Reproduce the listing from the line containing "Document page, 1500x845 pixels." through the line containing "table_cell • Рост", inclusive, with "Identify" changed to "Find" and nothing else altered.

Dataset >>
= = =
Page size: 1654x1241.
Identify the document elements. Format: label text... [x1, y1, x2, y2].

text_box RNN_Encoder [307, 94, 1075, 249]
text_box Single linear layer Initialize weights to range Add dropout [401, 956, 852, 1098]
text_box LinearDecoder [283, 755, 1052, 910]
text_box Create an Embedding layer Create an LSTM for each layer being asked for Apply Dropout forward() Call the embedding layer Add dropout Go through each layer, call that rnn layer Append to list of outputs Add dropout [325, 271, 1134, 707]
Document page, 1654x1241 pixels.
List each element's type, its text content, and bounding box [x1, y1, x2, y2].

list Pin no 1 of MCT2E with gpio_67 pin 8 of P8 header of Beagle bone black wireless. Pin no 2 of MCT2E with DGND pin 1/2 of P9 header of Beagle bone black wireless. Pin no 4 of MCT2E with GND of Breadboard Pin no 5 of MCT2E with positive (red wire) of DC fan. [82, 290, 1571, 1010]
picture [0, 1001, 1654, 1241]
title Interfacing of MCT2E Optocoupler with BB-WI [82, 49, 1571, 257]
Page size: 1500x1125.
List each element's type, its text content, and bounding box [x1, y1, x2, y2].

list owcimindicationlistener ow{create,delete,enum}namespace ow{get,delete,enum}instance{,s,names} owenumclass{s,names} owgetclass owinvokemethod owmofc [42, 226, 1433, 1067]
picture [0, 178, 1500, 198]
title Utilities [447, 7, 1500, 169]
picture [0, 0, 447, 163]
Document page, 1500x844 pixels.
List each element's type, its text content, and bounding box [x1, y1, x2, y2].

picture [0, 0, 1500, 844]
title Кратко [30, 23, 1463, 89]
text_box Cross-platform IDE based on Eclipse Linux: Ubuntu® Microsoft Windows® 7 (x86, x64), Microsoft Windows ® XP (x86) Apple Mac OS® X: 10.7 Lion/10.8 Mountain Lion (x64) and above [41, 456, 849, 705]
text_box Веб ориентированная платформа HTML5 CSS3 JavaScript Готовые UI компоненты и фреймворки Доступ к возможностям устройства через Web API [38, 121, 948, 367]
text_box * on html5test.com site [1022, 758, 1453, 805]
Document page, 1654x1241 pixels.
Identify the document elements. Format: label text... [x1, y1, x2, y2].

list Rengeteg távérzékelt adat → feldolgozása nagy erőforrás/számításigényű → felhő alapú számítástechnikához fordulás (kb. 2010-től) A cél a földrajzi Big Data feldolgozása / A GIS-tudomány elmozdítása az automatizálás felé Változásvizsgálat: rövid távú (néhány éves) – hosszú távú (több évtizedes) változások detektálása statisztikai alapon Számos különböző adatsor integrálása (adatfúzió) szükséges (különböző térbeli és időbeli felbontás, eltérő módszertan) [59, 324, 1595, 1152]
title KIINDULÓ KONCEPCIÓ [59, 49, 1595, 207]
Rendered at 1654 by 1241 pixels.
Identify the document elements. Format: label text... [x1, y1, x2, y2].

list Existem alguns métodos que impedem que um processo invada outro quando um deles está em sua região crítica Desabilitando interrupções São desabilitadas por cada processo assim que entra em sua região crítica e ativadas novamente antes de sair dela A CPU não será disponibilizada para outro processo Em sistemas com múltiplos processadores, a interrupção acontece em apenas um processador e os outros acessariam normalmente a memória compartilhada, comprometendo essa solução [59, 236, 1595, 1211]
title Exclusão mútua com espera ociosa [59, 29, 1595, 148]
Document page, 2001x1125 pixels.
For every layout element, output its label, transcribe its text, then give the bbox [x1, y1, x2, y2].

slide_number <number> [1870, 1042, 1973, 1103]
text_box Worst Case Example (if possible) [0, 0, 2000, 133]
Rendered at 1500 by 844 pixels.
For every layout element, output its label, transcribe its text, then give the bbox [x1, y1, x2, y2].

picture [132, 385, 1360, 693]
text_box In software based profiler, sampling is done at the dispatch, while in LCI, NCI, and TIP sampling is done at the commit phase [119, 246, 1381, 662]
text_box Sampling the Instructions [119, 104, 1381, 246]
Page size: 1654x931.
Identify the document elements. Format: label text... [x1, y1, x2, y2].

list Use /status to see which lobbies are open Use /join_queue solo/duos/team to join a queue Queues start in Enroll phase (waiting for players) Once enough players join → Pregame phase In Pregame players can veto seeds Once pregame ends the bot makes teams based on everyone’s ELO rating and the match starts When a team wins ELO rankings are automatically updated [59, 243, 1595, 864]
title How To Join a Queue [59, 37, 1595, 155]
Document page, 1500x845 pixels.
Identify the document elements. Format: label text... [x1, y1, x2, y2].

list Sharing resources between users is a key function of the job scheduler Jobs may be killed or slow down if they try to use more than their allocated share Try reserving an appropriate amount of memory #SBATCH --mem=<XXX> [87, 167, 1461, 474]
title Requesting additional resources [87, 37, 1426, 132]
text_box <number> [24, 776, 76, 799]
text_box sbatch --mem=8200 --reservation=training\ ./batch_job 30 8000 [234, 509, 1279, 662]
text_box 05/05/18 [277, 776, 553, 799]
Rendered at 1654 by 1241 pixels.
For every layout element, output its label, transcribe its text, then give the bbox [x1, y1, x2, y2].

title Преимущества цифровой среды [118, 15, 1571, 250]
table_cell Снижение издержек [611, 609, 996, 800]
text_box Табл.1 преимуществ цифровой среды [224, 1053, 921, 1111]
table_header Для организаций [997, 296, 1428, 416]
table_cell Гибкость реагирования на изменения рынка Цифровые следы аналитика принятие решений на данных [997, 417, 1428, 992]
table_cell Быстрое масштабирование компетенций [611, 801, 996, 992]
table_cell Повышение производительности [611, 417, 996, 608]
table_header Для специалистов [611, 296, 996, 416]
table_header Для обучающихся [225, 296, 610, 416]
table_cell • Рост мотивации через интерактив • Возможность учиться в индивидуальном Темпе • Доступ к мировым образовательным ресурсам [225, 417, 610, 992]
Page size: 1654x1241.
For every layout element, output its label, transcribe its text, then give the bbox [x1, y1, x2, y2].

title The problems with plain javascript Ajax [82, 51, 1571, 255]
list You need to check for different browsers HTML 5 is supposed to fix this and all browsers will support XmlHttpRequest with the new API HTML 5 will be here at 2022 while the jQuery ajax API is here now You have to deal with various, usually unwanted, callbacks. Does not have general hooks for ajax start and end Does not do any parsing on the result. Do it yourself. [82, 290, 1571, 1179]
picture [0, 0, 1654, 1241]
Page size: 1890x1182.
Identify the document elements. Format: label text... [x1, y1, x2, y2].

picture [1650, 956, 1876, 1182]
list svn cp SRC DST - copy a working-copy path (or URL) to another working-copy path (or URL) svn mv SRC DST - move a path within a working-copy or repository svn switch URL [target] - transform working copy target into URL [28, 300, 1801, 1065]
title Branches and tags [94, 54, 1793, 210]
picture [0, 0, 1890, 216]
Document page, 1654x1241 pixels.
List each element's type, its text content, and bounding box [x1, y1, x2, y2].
= = =
Response to this task >>
Document page, 1500x845 pixels.
Find the document elements. Format: label text... [x1, y1, x2, y2].

list Sharing resources between users is a key function of the job scheduler Jobs may be killed or slow down if they try to use more than their allocated share Try reserving an appropriate amount of memory #SBATCH --mem=<XXX> [87, 167, 1461, 474]
title Requesting additional resources [87, 37, 1426, 132]
text_box <number> [24, 776, 76, 799]
text_box sbatch --mem=8200 --reservation=training\ ./batch_job 30 8000 [234, 509, 1279, 662]
text_box 05/05/18 [277, 776, 553, 799]
Rendered at 1654 by 1241 pixels.
For every layout element, output its label, transcribe its text, then give the bbox [x1, y1, x2, y2].

title Преимущества цифровой среды [118, 15, 1571, 250]
table_cell Снижение издержек [611, 609, 996, 800]
text_box Табл.1 преимуществ цифровой среды [224, 1053, 921, 1111]
table_header Для организаций [997, 296, 1428, 416]
table_cell Гибкость реагирования на изменения рынка Цифровые следы аналитика принятие решений на данных [997, 417, 1428, 992]
table_cell Быстрое масштабирование компетенций [611, 801, 996, 992]
table_cell Повышение производительности [611, 417, 996, 608]
table_header Для специалистов [611, 296, 996, 416]
table_header Для обучающихся [225, 296, 610, 416]
table_cell • Рост мотивации через интерактив • Возможность учиться в индивидуальном Темпе • Доступ к мировым образовательным ресурсам [225, 417, 610, 992]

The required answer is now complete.